Second problem which could be the reason for the former is that the health check is failing, although the container health check works and when I set the loadbalancer to be accessible from the internet I could perform my health check and got "OK" with code 200 back.. target health check fails
My steps: 1: loadbalancer
const relayerLoadBalancer = new elbv2.ApplicationLoadBalancer(
this,
"RelayerLoadBalancer",
{
vpc: vpc,
internetFacing: false,
}
);
this.relayerLoadBalancer = relayerLoadBalancer;
2: Taskdefinition and Container from Ecr (see gist)
3: relayer Service with Fargate (also in gist):
const listener = props.relayerLoadBalancer.addListener("RelayerListener", {
port: 80,
protocol: elbv2.ApplicationProtocol.HTTP,
open: true,
});
listener.connections.allowFromAnyIpv4(ec2.Port.allTraffic());
const sg_service = new ec2.SecurityGroup(this, "RelayerSG", {
vpc: vpc,
allowAllOutbound: true,
description: "Security group for Relayer tasks",
});
sg_service.addIngressRule(
ec2.Peer.ipv4("0.0.0.0/0"),
ec2.Port.allTraffic()
);
// Create a Fargate service
const relayerService = new ecs.FargateService(this, "RelayerServiceM", {
cluster: cluster,
taskDefinition: props.taskDefinition,
enableExecuteCommand: true,
securityGroups: [sg_service],
assignPublicIp: false,
healthCheckGracePeriod: Duration.seconds(3600),
});
listener.addTargets("RelayerTarget", {
port: 80,
targets: [relayerService],
healthCheck: {
path: "/health",
healthyHttpCodes: "200-499",
},
});
Ive tried to split the load balancer and fargate service but the cdk deployment is always stuck (for example: step 4/6) in the step where the service is created:
Therefore the deployment in the console is also in progress: aws console image
I think maybe the cdk deploy fails because the health check fails but maybe also the health check fail because the deployment doesnt go through. Sounds confusing and I definitely am.

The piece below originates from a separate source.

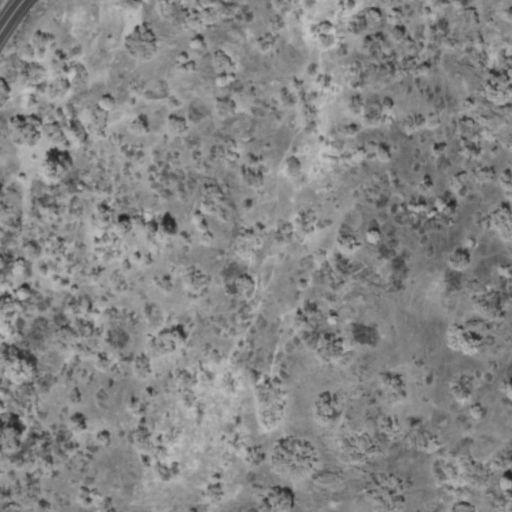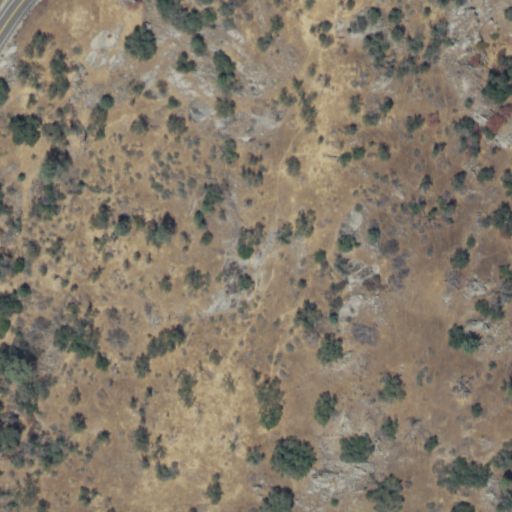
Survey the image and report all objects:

I've set the healthCheckGracePeriod to 5h, which should be more than enough time for the health checks to come through...

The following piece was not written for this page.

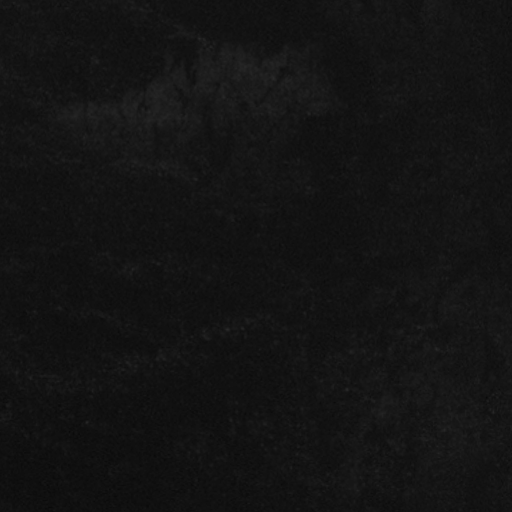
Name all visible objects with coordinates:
river: (317, 256)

I've read something about that the health check must not be performed on the port 80 but since Ive opened up all traffic this shouldn't be a problem right?
After 6h of meetings with aws engineers we figured it out...

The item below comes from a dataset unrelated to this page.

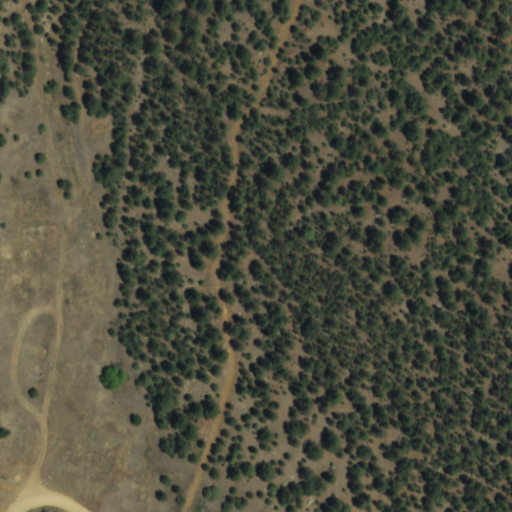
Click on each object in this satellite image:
road: (286, 459)
road: (54, 502)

Our approach was the following:
I setup an EC2 instance in the same subnet and performed a few connectivity tests to the ALB. I have set up another EC2 instance with an easy webserver on it and connected it to the ALB as the target. Using the following commands I could confirm that the ALB was working perfectly:
ECS is the problem
At first I checked all Security Groups, NACLs and the correct paths and ports from container and Health checks. My application uses a .env file where the HOST=localhost and PORT=80 are defined. That is why a curl http://localhost:80/health returned healthy, but the outside health check failed.
It must be HOST=0.0.0.0 in the .env to be exposed to the outside.